Switch every occurrence of "distortion" to "radial distortion" in the items below, and reproduce them with all other text left unchanged.

[Collected data]
========================================================================

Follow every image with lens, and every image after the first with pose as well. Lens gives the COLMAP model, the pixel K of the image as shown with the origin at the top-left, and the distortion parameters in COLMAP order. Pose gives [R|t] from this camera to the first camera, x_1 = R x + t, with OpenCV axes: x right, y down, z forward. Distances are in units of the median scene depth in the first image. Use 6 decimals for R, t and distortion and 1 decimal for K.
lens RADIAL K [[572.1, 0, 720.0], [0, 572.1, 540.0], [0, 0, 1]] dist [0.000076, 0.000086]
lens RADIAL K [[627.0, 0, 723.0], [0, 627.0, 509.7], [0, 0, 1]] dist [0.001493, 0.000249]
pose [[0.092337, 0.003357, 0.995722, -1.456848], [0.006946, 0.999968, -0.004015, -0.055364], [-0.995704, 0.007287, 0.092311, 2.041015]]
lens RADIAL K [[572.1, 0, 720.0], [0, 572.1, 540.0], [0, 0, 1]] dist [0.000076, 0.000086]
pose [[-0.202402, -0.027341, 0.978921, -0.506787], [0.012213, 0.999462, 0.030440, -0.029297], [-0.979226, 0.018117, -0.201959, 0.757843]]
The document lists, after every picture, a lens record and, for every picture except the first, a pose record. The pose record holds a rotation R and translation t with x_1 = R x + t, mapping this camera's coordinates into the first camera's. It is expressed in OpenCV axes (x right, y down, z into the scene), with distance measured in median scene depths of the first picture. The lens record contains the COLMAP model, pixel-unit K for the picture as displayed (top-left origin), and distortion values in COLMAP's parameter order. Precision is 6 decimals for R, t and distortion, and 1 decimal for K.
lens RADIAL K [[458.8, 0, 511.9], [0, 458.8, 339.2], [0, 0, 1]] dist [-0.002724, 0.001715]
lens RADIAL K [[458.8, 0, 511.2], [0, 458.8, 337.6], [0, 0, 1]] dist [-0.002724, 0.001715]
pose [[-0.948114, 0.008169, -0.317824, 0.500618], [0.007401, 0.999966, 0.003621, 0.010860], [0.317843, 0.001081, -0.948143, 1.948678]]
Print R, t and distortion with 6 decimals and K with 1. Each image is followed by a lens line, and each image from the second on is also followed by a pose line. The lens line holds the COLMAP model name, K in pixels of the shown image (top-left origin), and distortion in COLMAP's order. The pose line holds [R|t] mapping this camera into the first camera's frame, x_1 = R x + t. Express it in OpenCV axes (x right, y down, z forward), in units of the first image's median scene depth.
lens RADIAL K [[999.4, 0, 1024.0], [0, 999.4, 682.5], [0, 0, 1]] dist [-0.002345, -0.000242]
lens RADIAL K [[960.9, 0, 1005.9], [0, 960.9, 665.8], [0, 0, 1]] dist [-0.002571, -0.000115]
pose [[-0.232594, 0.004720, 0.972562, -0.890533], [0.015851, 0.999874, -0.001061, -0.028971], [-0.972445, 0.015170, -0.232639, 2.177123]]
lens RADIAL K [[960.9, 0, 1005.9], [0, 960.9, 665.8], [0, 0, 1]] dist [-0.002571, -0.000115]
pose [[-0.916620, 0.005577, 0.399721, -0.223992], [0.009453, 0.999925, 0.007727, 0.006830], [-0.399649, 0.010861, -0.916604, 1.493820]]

========================================================================

Exercise answer:
Follow every image with lens, and every image after the first with pose as well. Lens gives the COLMAP model, the pixel K of the image as shown with the origin at the top-left, and the radial distortion parameters in COLMAP order. Pose gives [R|t] from this camera to the first camera, x_1 = R x + t, with OpenCV axes: x right, y down, z forward. Distances are in units of the median scene depth in the first image. Use 6 decimals for R, t and radial distortion and 1 decimal for K.
lens RADIAL K [[572.1, 0, 720.0], [0, 572.1, 540.0], [0, 0, 1]] dist [0.000076, 0.000086]
lens RADIAL K [[627.0, 0, 723.0], [0, 627.0, 509.7], [0, 0, 1]] dist [0.001493, 0.000249]
pose [[0.092337, 0.003357, 0.995722, -1.456848], [0.006946, 0.999968, -0.004015, -0.055364], [-0.995704, 0.007287, 0.092311, 2.041015]]
lens RADIAL K [[572.1, 0, 720.0], [0, 572.1, 540.0], [0, 0, 1]] dist [0.000076, 0.000086]
pose [[-0.202402, -0.027341, 0.978921, -0.506787], [0.012213, 0.999462, 0.030440, -0.029297], [-0.979226, 0.018117, -0.201959, 0.757843]]
The document lists, after every picture, a lens record and, for every picture except the first, a pose record. The pose record holds a rotation R and translation t with x_1 = R x + t, mapping this camera's coordinates into the first camera's. It is expressed in OpenCV axes (x right, y down, z into the scene), with distance measured in median scene depths of the first picture. The lens record contains the COLMAP model, pixel-unit K for the picture as displayed (top-left origin), and radial distortion values in COLMAP's parameter order. Precision is 6 decimals for R, t and radial distortion, and 1 decimal for K.
lens RADIAL K [[458.8, 0, 511.9], [0, 458.8, 339.2], [0, 0, 1]] dist [-0.002724, 0.001715]
lens RADIAL K [[458.8, 0, 511.2], [0, 458.8, 337.6], [0, 0, 1]] dist [-0.002724, 0.001715]
pose [[-0.948114, 0.008169, -0.317824, 0.500618], [0.007401, 0.999966, 0.003621, 0.010860], [0.317843, 0.001081, -0.948143, 1.948678]]
Print R, t and radial distortion with 6 decimals and K with 1. Each image is followed by a lens line, and each image from the second on is also followed by a pose line. The lens line holds the COLMAP model name, K in pixels of the shown image (top-left origin), and radial distortion in COLMAP's order. The pose line holds [R|t] mapping this camera into the first camera's frame, x_1 = R x + t. Express it in OpenCV axes (x right, y down, z forward), in units of the first image's median scene depth.
lens RADIAL K [[999.4, 0, 1024.0], [0, 999.4, 682.5], [0, 0, 1]] dist [-0.002345, -0.000242]
lens RADIAL K [[960.9, 0, 1005.9], [0, 960.9, 665.8], [0, 0, 1]] dist [-0.002571, -0.000115]
pose [[-0.232594, 0.004720, 0.972562, -0.890533], [0.015851, 0.999874, -0.001061, -0.028971], [-0.972445, 0.015170, -0.232639, 2.177123]]
lens RADIAL K [[960.9, 0, 1005.9], [0, 960.9, 665.8], [0, 0, 1]] dist [-0.002571, -0.000115]
pose [[-0.916620, 0.005577, 0.399721, -0.223992], [0.009453, 0.999925, 0.007727, 0.006830], [-0.399649, 0.010861, -0.916604, 1.493820]]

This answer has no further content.